There comes a time in everyone’s life where that person needs to take control of their own life, and go in there own pursuit of happiness . For most people, myself included , it is usually in there teenage years. That is the time where on some terms we as humans are given the ability to figure out what we want to do with our lives. We get responsibilities such as jobs and drivers license. These responsibilities and freedoms allow us as people to find our interests and our true passions in life. As time goes on we are given the opportunity to make our own decisions. We are told to “chose wisely” and to act off of reason not heart. And on certain occasions, that is right. It’s important to realize that you will not always get what you want, and that things will not always go your way. But in certain situations a person needs to follow their heart because sometimes that will lead to a better version of themselves. So I pose the question, is it better to live off of logistics or to follow what makes you happy ?
Over the past year I have had to come to grips with a major decision in my life.

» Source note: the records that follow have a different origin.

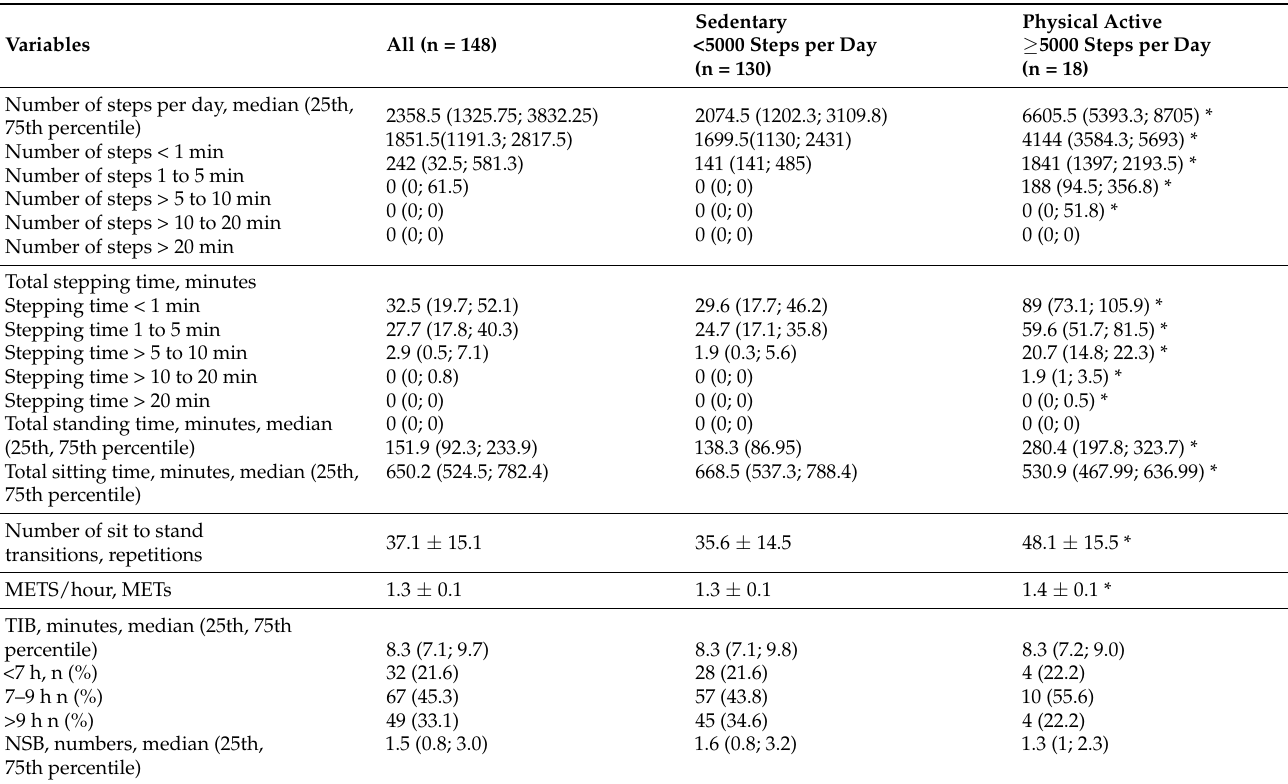
Table 2. Characteristics of physical activity and sleep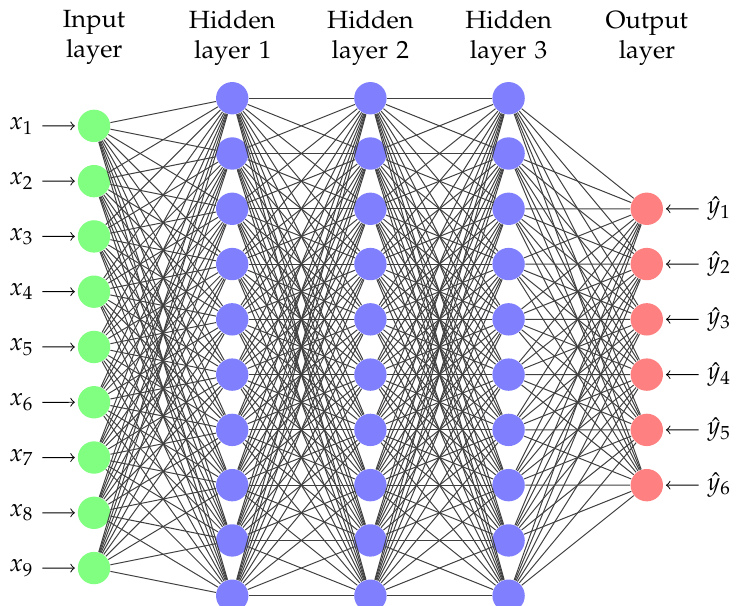
Figure 4. Schematic structure of an MLP neural network similar to the one used in this study.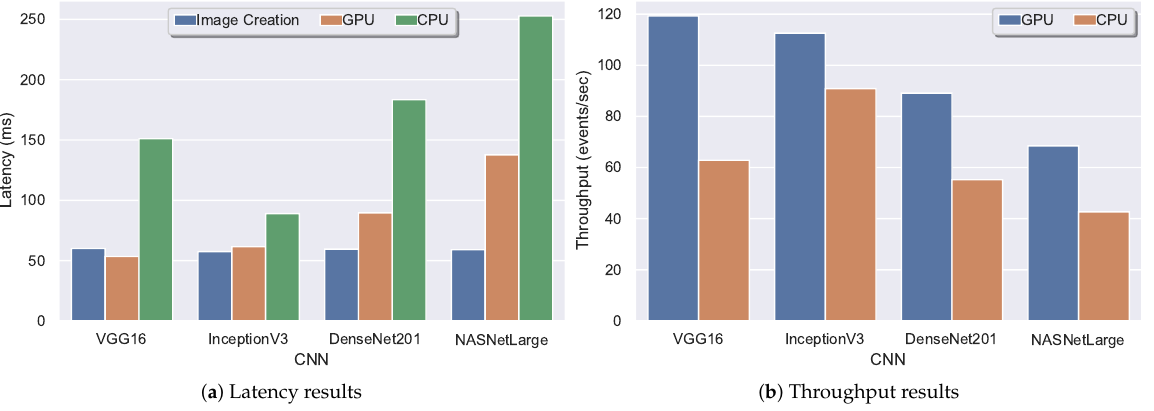
Figure 19. Execution performance experiments with and without the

I have always been very into musical theater, and have been doing shows since I was in the first grade.I love being on the stage and performing in front of others.The high I get from performing is something that I can only describe as being magical.My dream has always been to perform on Broadway.However I know that this is something that may never happen for me. I know this because although I am very talented, I have a physical disability that will hold me back in many ways when it comes to auditioning for parts. My back story is that I had a stroke at birth that affected the whole right side of my body physically. And although I have had two surgeries that have helped immensely there are still many limitations physically that won’t help me during auditions. So when I had to figure out what my intended major would be for college, it killed me to not put musical theater. Although vocally and acting wise I have the talent, the dance audition would have stopped me from getting into the program of my dreams.My singing teacher has had many conversations with me that I needed to find a program that suited me. My mom said that I needed to be more practical, and think of a alternative major.
So in a crossroads I decided to take the educational route and go for a double certification in English and theater education at the high school level. That was a challenge because not many schools have theater education or allow a student to be dual certified. This killed me because that meant that I may have to give up performing forever. I did not want to give up one of the only things that made truly happy in my life. Even though I would not be performing as a teacher, I accepted that at least I would be able to help others build to their dreams some day. As I looked from school to school, my dreams of keeping theater in my life became more and more dim. I was willing to give up till I found the school that I will be attending this fall. A school that allows a dual certification, and has a masters in teaching program. So I could strictly double major in English and theater, then masters in education. That way I could still have my theater experience. Even better was when I found out my schools connections, and that I would be able to possibly get some Broadway experience.
For those of you that are reading this, I hope you realize that this story is more than just me discussing why I chose my college. It is about how one can still attain their dreams and follow their heart while being logical.I have been through a lot over the past 18 years, and theater has always been that one thing to lift me up. So it excites me that I get a chance at possibly following my dreams. I think that this story shows that one should not let an obstacle define you. That one should find a way to get around that obstacle to achieve whatever they want… Don’t let limits or logistics define you. Let you and your beliefs define you.